Content starts

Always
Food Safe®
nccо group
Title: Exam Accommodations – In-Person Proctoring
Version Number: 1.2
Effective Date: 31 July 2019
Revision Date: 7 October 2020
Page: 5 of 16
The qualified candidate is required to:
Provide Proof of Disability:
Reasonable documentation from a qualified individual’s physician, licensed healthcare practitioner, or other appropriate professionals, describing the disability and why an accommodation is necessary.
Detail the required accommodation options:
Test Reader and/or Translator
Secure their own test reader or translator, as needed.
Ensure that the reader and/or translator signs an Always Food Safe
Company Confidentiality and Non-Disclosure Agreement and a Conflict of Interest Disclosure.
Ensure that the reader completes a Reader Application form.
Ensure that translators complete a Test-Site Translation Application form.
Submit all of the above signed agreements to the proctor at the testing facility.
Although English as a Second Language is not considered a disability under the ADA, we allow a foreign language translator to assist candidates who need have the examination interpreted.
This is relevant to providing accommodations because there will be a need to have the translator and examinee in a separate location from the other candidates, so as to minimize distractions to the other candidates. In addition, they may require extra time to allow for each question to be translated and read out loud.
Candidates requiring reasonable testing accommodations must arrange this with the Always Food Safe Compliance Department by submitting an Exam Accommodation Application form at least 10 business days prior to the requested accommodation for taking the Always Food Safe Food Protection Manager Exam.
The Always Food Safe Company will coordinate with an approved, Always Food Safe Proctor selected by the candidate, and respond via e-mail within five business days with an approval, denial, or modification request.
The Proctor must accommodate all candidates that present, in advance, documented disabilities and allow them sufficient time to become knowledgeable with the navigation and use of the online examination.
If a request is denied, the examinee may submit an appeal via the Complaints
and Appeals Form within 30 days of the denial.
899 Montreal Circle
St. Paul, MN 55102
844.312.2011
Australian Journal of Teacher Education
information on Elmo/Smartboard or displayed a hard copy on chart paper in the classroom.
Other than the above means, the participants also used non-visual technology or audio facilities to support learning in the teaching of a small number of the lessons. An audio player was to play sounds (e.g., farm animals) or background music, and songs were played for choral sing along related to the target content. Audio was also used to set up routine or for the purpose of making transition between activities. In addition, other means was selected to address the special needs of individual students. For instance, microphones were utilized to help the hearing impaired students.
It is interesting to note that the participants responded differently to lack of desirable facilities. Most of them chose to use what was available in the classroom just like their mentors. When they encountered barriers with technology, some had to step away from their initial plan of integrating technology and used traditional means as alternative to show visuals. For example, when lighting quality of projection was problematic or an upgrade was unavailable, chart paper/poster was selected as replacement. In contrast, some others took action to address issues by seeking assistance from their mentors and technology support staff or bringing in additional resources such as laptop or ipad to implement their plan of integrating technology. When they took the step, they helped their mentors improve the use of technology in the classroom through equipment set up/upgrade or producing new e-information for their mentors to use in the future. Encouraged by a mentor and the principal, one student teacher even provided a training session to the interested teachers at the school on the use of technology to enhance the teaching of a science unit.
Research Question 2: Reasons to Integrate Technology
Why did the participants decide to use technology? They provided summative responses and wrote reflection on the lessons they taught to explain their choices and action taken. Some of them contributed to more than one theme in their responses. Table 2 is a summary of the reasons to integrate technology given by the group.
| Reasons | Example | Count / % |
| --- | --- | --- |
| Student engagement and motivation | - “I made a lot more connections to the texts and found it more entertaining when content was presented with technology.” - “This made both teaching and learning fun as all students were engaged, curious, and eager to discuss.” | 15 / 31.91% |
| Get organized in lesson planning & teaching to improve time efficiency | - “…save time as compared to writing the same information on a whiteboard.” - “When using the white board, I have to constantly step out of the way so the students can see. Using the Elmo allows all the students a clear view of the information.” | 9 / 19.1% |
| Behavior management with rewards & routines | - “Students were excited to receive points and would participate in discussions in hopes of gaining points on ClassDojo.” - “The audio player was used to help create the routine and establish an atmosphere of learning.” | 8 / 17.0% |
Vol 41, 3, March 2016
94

Content ends

### ACTIVITY
The listing above is to be copied exactly, in full.

### ANSWER FOR THIS EXERCISE
Always
Food Safe®
nccо group
Title: Exam Accommodations – In-Person Proctoring
Version Number: 1.2
Effective Date: 31 July 2019
Revision Date: 7 October 2020
Page: 5 of 16
The qualified candidate is required to:
Provide Proof of Disability:
Reasonable documentation from a qualified individual’s physician, licensed healthcare practitioner, or other appropriate professionals, describing the disability and why an accommodation is necessary.
Detail the required accommodation options:
Test Reader and/or Translator
Secure their own test reader or translator, as needed.
Ensure that the reader and/or translator signs an Always Food Safe
Company Confidentiality and Non-Disclosure Agreement and a Conflict of Interest Disclosure.
Ensure that the reader completes a Reader Application form.
Ensure that translators complete a Test-Site Translation Application form.
Submit all of the above signed agreements to the proctor at the testing facility.
Although English as a Second Language is not considered a disability under the ADA, we allow a foreign language translator to assist candidates who need have the examination interpreted.
This is relevant to providing accommodations because there will be a need to have the translator and examinee in a separate location from the other candidates, so as to minimize distractions to the other candidates. In addition, they may require extra time to allow for each question to be translated and read out loud.
Candidates requiring reasonable testing accommodations must arrange this with the Always Food Safe Compliance Department by submitting an Exam Accommodation Application form at least 10 business days prior to the requested accommodation for taking the Always Food Safe Food Protection Manager Exam.
The Always Food Safe Company will coordinate with an approved, Always Food Safe Proctor selected by the candidate, and respond via e-mail within five business days with an approval, denial, or modification request.
The Proctor must accommodate all candidates that present, in advance, documented disabilities and allow them sufficient time to become knowledgeable with the navigation and use of the online examination.
If a request is denied, the examinee may submit an appeal via the Complaints
and Appeals Form within 30 days of the denial.
899 Montreal Circle
St. Paul, MN 55102
844.312.2011
Australian Journal of Teacher Education
information on Elmo/Smartboard or displayed a hard copy on chart paper in the classroom.
Other than the above means, the participants also used non-visual technology or audio facilities to support learning in the teaching of a small number of the lessons. An audio player was to play sounds (e.g., farm animals) or background music, and songs were played for choral sing along related to the target content. Audio was also used to set up routine or for the purpose of making transition between activities. In addition, other means was selected to address the special needs of individual students. For instance, microphones were utilized to help the hearing impaired students.
It is interesting to note that the participants responded differently to lack of desirable facilities. Most of them chose to use what was available in the classroom just like their mentors. When they encountered barriers with technology, some had to step away from their initial plan of integrating technology and used traditional means as alternative to show visuals. For example, when lighting quality of projection was problematic or an upgrade was unavailable, chart paper/poster was selected as replacement. In contrast, some others took action to address issues by seeking assistance from their mentors and technology support staff or bringing in additional resources such as laptop or ipad to implement their plan of integrating technology. When they took the step, they helped their mentors improve the use of technology in the classroom through equipment set up/upgrade or producing new e-information for their mentors to use in the future. Encouraged by a mentor and the principal, one student teacher even provided a training session to the interested teachers at the school on the use of technology to enhance the teaching of a science unit.
Research Question 2: Reasons to Integrate Technology
Why did the participants decide to use technology? They provided summative responses and wrote reflection on the lessons they taught to explain their choices and action taken. Some of them contributed to more than one theme in their responses. Table 2 is a summary of the reasons to integrate technology given by the group.
| Reasons | Example | Count / % |
| --- | --- | --- |
| Student engagement and motivation | - “I made a lot more connections to the texts and found it more entertaining when content was presented with technology.” - “This made both teaching and learning fun as all students were engaged, curious, and eager to discuss.” | 15 / 31.91% |
| Get organized in lesson planning & teaching to improve time efficiency | - “…save time as compared to writing the same information on a whiteboard.” - “When using the white board, I have to constantly step out of the way so the students can see. Using the Elmo allows all the students a clear view of the information.” | 9 / 19.1% |
| Behavior management with rewards & routines | - “Students were excited to receive points and would participate in discussions in hopes of gaining points on ClassDojo.” - “The audio player was used to help create the routine and establish an atmosphere of learning.” | 8 / 17.0% |
Vol 41, 3, March 2016
94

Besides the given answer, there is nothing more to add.